Task instructions ->
For this exercise, transcribe the records below without changing a word.

● ● ● ●

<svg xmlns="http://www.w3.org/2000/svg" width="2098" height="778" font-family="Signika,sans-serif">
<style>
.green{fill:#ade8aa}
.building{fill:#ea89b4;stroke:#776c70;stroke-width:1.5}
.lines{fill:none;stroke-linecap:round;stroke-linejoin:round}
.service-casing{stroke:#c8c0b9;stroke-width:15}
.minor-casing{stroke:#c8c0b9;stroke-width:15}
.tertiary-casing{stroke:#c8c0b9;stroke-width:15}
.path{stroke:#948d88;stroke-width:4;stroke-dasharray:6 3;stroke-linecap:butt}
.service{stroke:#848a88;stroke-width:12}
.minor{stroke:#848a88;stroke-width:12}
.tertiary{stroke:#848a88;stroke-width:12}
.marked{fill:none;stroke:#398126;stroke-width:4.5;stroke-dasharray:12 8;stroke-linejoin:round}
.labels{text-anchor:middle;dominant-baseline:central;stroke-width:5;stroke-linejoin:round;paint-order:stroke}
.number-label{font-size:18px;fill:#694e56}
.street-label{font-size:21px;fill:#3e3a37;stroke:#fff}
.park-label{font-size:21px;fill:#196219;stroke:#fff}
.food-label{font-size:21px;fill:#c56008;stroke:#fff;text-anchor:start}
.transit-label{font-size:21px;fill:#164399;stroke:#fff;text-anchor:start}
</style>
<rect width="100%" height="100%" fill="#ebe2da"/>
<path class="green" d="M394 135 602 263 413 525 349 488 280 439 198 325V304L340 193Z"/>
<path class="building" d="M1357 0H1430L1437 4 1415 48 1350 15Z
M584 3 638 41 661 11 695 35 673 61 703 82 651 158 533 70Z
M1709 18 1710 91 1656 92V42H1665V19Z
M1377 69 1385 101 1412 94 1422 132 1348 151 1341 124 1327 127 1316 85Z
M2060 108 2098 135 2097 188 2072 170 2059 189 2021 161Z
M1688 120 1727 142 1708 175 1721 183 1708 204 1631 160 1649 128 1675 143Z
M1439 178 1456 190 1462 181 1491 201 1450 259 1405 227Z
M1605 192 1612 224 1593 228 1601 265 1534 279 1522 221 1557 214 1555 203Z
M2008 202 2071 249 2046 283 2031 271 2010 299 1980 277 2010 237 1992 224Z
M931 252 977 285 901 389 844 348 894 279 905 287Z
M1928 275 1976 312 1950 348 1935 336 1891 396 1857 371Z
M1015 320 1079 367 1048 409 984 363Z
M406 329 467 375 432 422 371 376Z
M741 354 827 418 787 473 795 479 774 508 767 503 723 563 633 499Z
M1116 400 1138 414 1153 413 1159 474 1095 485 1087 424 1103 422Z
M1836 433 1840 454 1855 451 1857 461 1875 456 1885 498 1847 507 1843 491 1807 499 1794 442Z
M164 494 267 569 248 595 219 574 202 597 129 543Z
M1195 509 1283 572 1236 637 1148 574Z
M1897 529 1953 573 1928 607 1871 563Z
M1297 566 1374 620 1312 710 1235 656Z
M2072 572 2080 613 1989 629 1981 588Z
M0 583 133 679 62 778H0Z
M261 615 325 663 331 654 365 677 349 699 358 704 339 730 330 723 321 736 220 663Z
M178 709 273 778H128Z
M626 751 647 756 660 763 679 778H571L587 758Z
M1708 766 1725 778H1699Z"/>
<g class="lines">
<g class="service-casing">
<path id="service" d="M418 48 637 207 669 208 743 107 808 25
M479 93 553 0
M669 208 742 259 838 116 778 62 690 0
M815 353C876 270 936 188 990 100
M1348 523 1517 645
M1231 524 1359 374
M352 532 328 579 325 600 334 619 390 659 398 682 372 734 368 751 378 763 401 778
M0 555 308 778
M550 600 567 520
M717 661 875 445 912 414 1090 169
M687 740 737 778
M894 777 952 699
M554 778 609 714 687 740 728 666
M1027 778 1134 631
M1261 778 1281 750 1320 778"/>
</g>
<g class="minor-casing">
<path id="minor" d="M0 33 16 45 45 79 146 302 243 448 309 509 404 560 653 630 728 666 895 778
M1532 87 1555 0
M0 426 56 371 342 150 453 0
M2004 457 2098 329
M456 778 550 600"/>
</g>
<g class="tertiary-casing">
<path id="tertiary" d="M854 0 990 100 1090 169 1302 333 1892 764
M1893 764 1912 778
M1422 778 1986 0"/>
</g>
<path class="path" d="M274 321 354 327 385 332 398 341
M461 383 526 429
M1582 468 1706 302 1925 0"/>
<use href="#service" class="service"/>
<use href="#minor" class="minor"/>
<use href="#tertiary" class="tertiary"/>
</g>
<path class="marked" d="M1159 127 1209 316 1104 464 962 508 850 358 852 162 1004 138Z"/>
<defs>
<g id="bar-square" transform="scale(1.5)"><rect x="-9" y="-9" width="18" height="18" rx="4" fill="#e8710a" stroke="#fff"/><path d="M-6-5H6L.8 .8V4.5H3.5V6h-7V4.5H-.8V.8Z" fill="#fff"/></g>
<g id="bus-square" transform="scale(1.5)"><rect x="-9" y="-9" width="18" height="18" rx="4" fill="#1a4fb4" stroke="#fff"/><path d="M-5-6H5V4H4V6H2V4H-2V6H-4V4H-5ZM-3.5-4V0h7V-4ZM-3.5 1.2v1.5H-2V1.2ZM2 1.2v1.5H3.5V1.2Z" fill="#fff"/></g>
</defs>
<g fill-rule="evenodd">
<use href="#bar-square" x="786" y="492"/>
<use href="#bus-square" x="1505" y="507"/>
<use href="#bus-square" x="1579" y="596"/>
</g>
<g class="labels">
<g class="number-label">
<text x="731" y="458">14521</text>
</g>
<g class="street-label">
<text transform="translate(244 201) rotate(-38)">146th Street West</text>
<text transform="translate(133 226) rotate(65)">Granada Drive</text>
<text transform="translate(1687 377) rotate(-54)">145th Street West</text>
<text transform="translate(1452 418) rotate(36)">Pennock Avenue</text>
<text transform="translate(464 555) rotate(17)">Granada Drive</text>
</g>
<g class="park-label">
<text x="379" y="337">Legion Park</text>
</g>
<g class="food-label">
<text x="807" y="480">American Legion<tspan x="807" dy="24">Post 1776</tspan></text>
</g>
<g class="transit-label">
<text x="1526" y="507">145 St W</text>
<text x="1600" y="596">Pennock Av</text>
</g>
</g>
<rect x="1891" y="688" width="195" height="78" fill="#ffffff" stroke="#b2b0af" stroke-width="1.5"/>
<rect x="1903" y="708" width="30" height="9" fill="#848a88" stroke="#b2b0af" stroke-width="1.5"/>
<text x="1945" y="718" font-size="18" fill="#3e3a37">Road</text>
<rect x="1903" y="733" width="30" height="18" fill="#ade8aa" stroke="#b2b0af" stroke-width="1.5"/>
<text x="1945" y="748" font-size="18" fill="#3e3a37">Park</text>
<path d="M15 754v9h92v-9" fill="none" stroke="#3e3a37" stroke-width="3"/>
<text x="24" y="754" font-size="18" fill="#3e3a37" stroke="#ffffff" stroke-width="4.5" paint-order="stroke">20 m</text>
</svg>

● ● ● ●

Task answer ->
<svg xmlns="http://www.w3.org/2000/svg" width="2098" height="778" font-family="Signika,sans-serif">
<style>
.green{fill:#ade8aa}
.building{fill:#ea89b4;stroke:#776c70;stroke-width:1.5}
.lines{fill:none;stroke-linecap:round;stroke-linejoin:round}
.service-casing{stroke:#c8c0b9;stroke-width:15}
.minor-casing{stroke:#c8c0b9;stroke-width:15}
.tertiary-casing{stroke:#c8c0b9;stroke-width:15}
.path{stroke:#948d88;stroke-width:4;stroke-dasharray:6 3;stroke-linecap:butt}
.service{stroke:#848a88;stroke-width:12}
.minor{stroke:#848a88;stroke-width:12}
.tertiary{stroke:#848a88;stroke-width:12}
.marked{fill:none;stroke:#398126;stroke-width:4.5;stroke-dasharray:12 8;stroke-linejoin:round}
.labels{text-anchor:middle;dominant-baseline:central;stroke-width:5;stroke-linejoin:round;paint-order:stroke}
.number-label{font-size:18px;fill:#694e56}
.street-label{font-size:21px;fill:#3e3a37;stroke:#fff}
.park-label{font-size:21px;fill:#196219;stroke:#fff}
.food-label{font-size:21px;fill:#c56008;stroke:#fff;text-anchor:start}
.transit-label{font-size:21px;fill:#164399;stroke:#fff;text-anchor:start}
</style>
<rect width="100%" height="100%" fill="#ebe2da"/>
<path class="green" d="M394 135 602 263 413 525 349 488 280 439 198 325V304L340 193Z"/>
<path class="building" d="M1357 0H1430L1437 4 1415 48 1350 15Z
M584 3 638 41 661 11 695 35 673 61 703 82 651 158 533 70Z
M1709 18 1710 91 1656 92V42H1665V19Z
M1377 69 1385 101 1412 94 1422 132 1348 151 1341 124 1327 127 1316 85Z
M2060 108 2098 135 2097 188 2072 170 2059 189 2021 161Z
M1688 120 1727 142 1708 175 1721 183 1708 204 1631 160 1649 128 1675 143Z
M1439 178 1456 190 1462 181 1491 201 1450 259 1405 227Z
M1605 192 1612 224 1593 228 1601 265 1534 279 1522 221 1557 214 1555 203Z
M2008 202 2071 249 2046 283 2031 271 2010 299 1980 277 2010 237 1992 224Z
M931 252 977 285 901 389 844 348 894 279 905 287Z
M1928 275 1976 312 1950 348 1935 336 1891 396 1857 371Z
M1015 320 1079 367 1048 409 984 363Z
M406 329 467 375 432 422 371 376Z
M741 354 827 418 787 473 795 479 774 508 767 503 723 563 633 499Z
M1116 400 1138 414 1153 413 1159 474 1095 485 1087 424 1103 422Z
M1836 433 1840 454 1855 451 1857 461 1875 456 1885 498 1847 507 1843 491 1807 499 1794 442Z
M164 494 267 569 248 595 219 574 202 597 129 543Z
M1195 509 1283 572 1236 637 1148 574Z
M1897 529 1953 573 1928 607 1871 563Z
M1297 566 1374 620 1312 710 1235 656Z
M2072 572 2080 613 1989 629 1981 588Z
M0 583 133 679 62 778H0Z
M261 615 325 663 331 654 365 677 349 699 358 704 339 730 330 723 321 736 220 663Z
M178 709 273 778H128Z
M626 751 647 756 660 763 679 778H571L587 758Z
M1708 766 1725 778H1699Z"/>
<g class="lines">
<g class="service-casing">
<path id="service" d="M418 48 637 207 669 208 743 107 808 25
M479 93 553 0
M669 208 742 259 838 116 778 62 690 0
M815 353C876 270 936 188 990 100
M1348 523 1517 645
M1231 524 1359 374
M352 532 328 579 325 600 334 619 390 659 398 682 372 734 368 751 378 763 401 778
M0 555 308 778
M550 600 567 520
M717 661 875 445 912 414 1090 169
M687 740 737 778
M894 777 952 699
M554 778 609 714 687 740 728 666
M1027 778 1134 631
M1261 778 1281 750 1320 778"/>
</g>
<g class="minor-casing">
<path id="minor" d="M0 33 16 45 45 79 146 302 243 448 309 509 404 560 653 630 728 666 895 778
M1532 87 1555 0
M0 426 56 371 342 150 453 0
M2004 457 2098 329
M456 778 550 600"/>
</g>
<g class="tertiary-casing">
<path id="tertiary" d="M854 0 990 100 1090 169 1302 333 1892 764
M1893 764 1912 778
M1422 778 1986 0"/>
</g>
<path class="path" d="M274 321 354 327 385 332 398 341
M461 383 526 429
M1582 468 1706 302 1925 0"/>
<use href="#service" class="service"/>
<use href="#minor" class="minor"/>
<use href="#tertiary" class="tertiary"/>
</g>
<path class="marked" d="M1159 127 1209 316 1104 464 962 508 850 358 852 162 1004 138Z"/>
<defs>
<g id="bar-square" transform="scale(1.5)"><rect x="-9" y="-9" width="18" height="18" rx="4" fill="#e8710a" stroke="#fff"/><path d="M-6-5H6L.8 .8V4.5H3.5V6h-7V4.5H-.8V.8Z" fill="#fff"/></g>
<g id="bus-square" transform="scale(1.5)"><rect x="-9" y="-9" width="18" height="18" rx="4" fill="#1a4fb4" stroke="#fff"/><path d="M-5-6H5V4H4V6H2V4H-2V6H-4V4H-5ZM-3.5-4V0h7V-4ZM-3.5 1.2v1.5H-2V1.2ZM2 1.2v1.5H3.5V1.2Z" fill="#fff"/></g>
</defs>
<g fill-rule="evenodd">
<use href="#bar-square" x="786" y="492"/>
<use href="#bus-square" x="1505" y="507"/>
<use href="#bus-square" x="1579" y="596"/>
</g>
<g class="labels">
<g class="number-label">
<text x="731" y="458">14521</text>
</g>
<g class="street-label">
<text transform="translate(244 201) rotate(-38)">146th Street West</text>
<text transform="translate(133 226) rotate(65)">Granada Drive</text>
<text transform="translate(1687 377) rotate(-54)">145th Street West</text>
<text transform="translate(1452 418) rotate(36)">Pennock Avenue</text>
<text transform="translate(464 555) rotate(17)">Granada Drive</text>
</g>
<g class="park-label">
<text x="379" y="337">Legion Park</text>
</g>
<g class="food-label">
<text x="807" y="480">American Legion<tspan x="807" dy="24">Post 1776</tspan></text>
</g>
<g class="transit-label">
<text x="1526" y="507">145 St W</text>
<text x="1600" y="596">Pennock Av</text>
</g>
</g>
<rect x="1891" y="688" width="195" height="78" fill="#ffffff" stroke="#b2b0af" stroke-width="1.5"/>
<rect x="1903" y="708" width="30" height="9" fill="#848a88" stroke="#b2b0af" stroke-width="1.5"/>
<text x="1945" y="718" font-size="18" fill="#3e3a37">Road</text>
<rect x="1903" y="733" width="30" height="18" fill="#ade8aa" stroke="#b2b0af" stroke-width="1.5"/>
<text x="1945" y="748" font-size="18" fill="#3e3a37">Park</text>
<path d="M15 754v9h92v-9" fill="none" stroke="#3e3a37" stroke-width="3"/>
<text x="24" y="754" font-size="18" fill="#3e3a37" stroke="#ffffff" stroke-width="4.5" paint-order="stroke">20 m</text>
</svg>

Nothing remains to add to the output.